On top of this, he was rumored to be keeping the poor Claws' money!  Well this duo was just too much and I remember wearing a Save the Claw t-shirt one evening and didn't make it into the building.  Hastily running back to my car with the sounds of "get him" in the air.

You could talk to any of them anytime you wanted.

An autograph is a form of detachment, a symbol of distance from the fans. These guys were anything but distant. Still, you minded your manners a bit as I am not sure if a few of these guys wouldn’t be happy to see you in the parking lot after the match. Perhaps give you a personal autograph. There were rules and everyone knew what they were.

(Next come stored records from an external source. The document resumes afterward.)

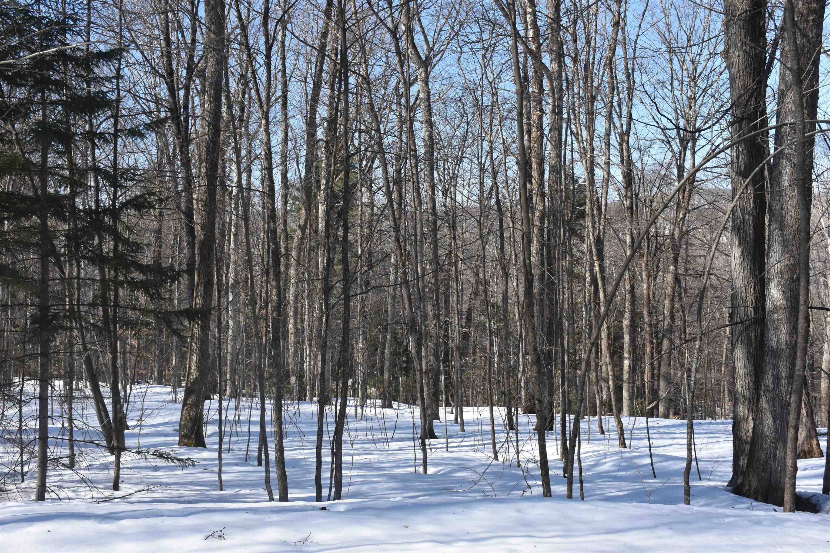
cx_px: 415
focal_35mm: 40
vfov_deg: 33.0
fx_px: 934
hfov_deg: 47.9
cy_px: 276
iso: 800
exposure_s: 1/320
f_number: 8
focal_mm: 27
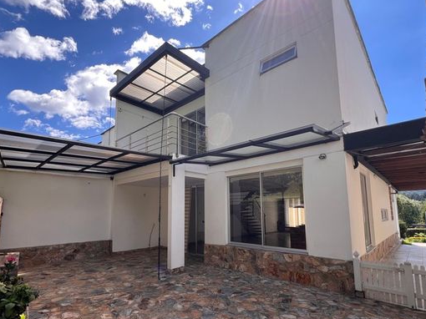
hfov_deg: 90.9
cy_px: 189
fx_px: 209
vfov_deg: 74.0
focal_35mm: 17
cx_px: 196
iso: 32
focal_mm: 1.57
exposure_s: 1/447
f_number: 1.8
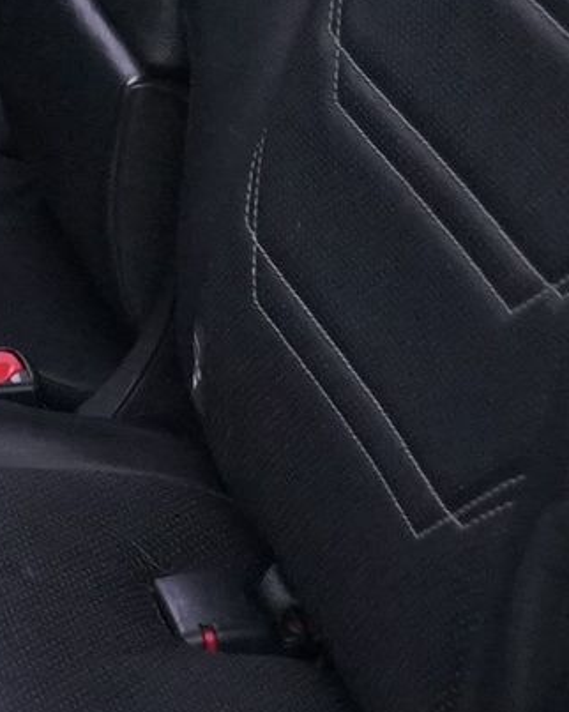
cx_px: -474
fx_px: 3434
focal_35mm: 163
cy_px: -267
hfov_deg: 9.0
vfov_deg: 11.5
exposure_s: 1/10
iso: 4000
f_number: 6.3
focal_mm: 28
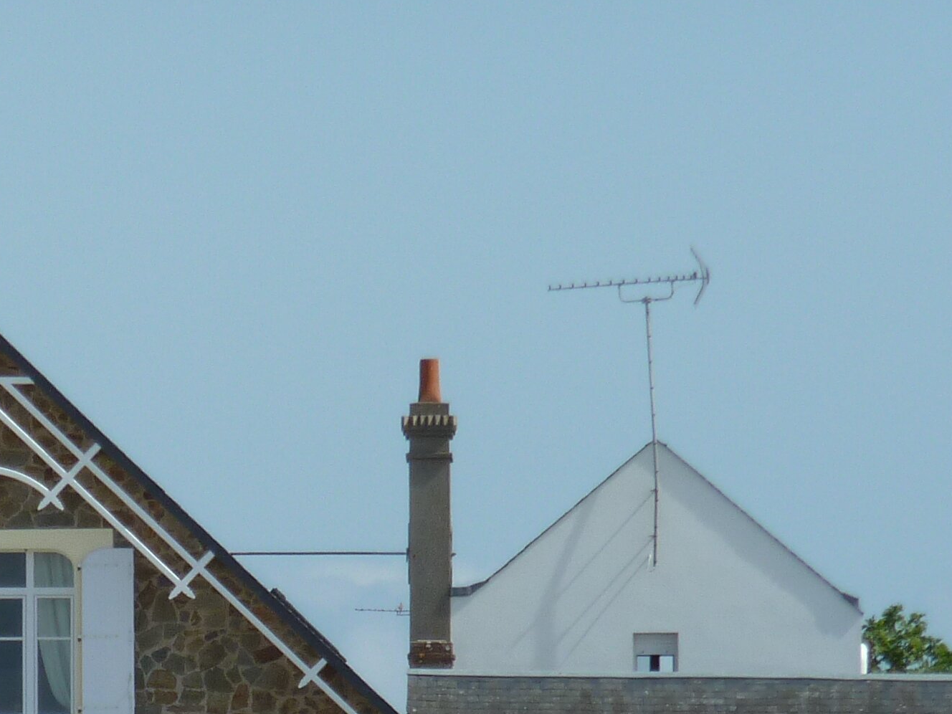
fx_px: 22661
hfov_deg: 2.4
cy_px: 870
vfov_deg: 1.8
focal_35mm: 824
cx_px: 173
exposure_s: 1/640
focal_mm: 49.2
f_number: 5.6
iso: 80
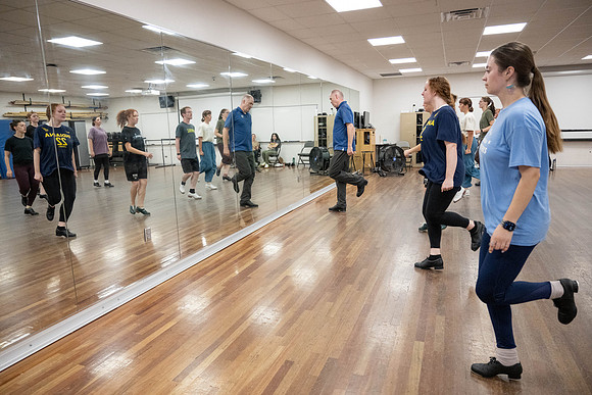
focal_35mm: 25
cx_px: 301
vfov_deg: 51.9
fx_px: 406
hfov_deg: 72.2
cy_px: 198
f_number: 4
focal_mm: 24
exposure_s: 1/640
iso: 3200
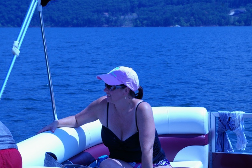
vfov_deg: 14.6
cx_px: 134
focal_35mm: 94
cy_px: 90
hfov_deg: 21.8
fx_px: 655
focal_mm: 55
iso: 200
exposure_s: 1/350
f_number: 11
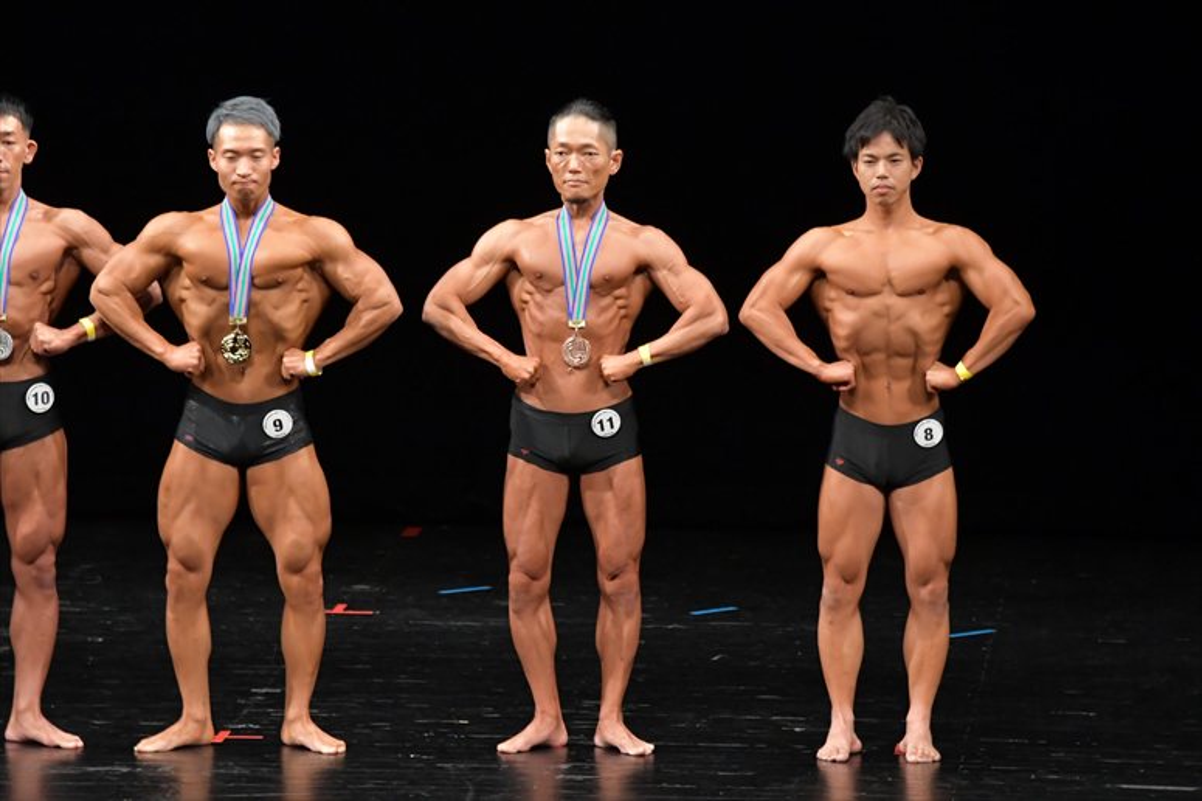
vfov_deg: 5.1
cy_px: 400
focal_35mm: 270
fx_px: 9011
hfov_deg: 7.6
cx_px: 601
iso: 3200
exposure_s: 1/400
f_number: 5.6
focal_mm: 180
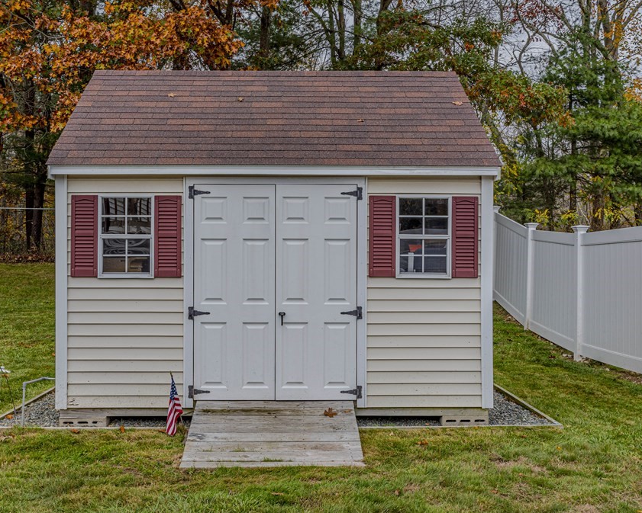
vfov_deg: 37.3
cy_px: 257
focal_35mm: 40
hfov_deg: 45.7
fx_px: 760
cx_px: 287
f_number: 9
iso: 200
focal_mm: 35
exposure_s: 1/320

Which,  come to think about it, Dutch Savage owes me an apology. One Saturday night in 1970 I was quietly standing outside the Crow’s Nest and minding my own business.  Dutch had just been knocked out by a head butt by Referee and order enforcer Shag Thomas for “punishing” a wrestler he had already beaten and I merely made a constructive comment or two about his behavior.  Instead of taking the criticism and learning from it, he removed the fire extinguisher from it’s supports in the booth and sprayed the crowd yelling at me to "shut up".

As Frank Bonnema would most likely have said….“There is just no call for that kind of behavior in Professional Wresting.” Dutch is 73 as of this writing, I am going to wait till he is in his 90’s when I am pretty sure I could take him and pay him back for that one.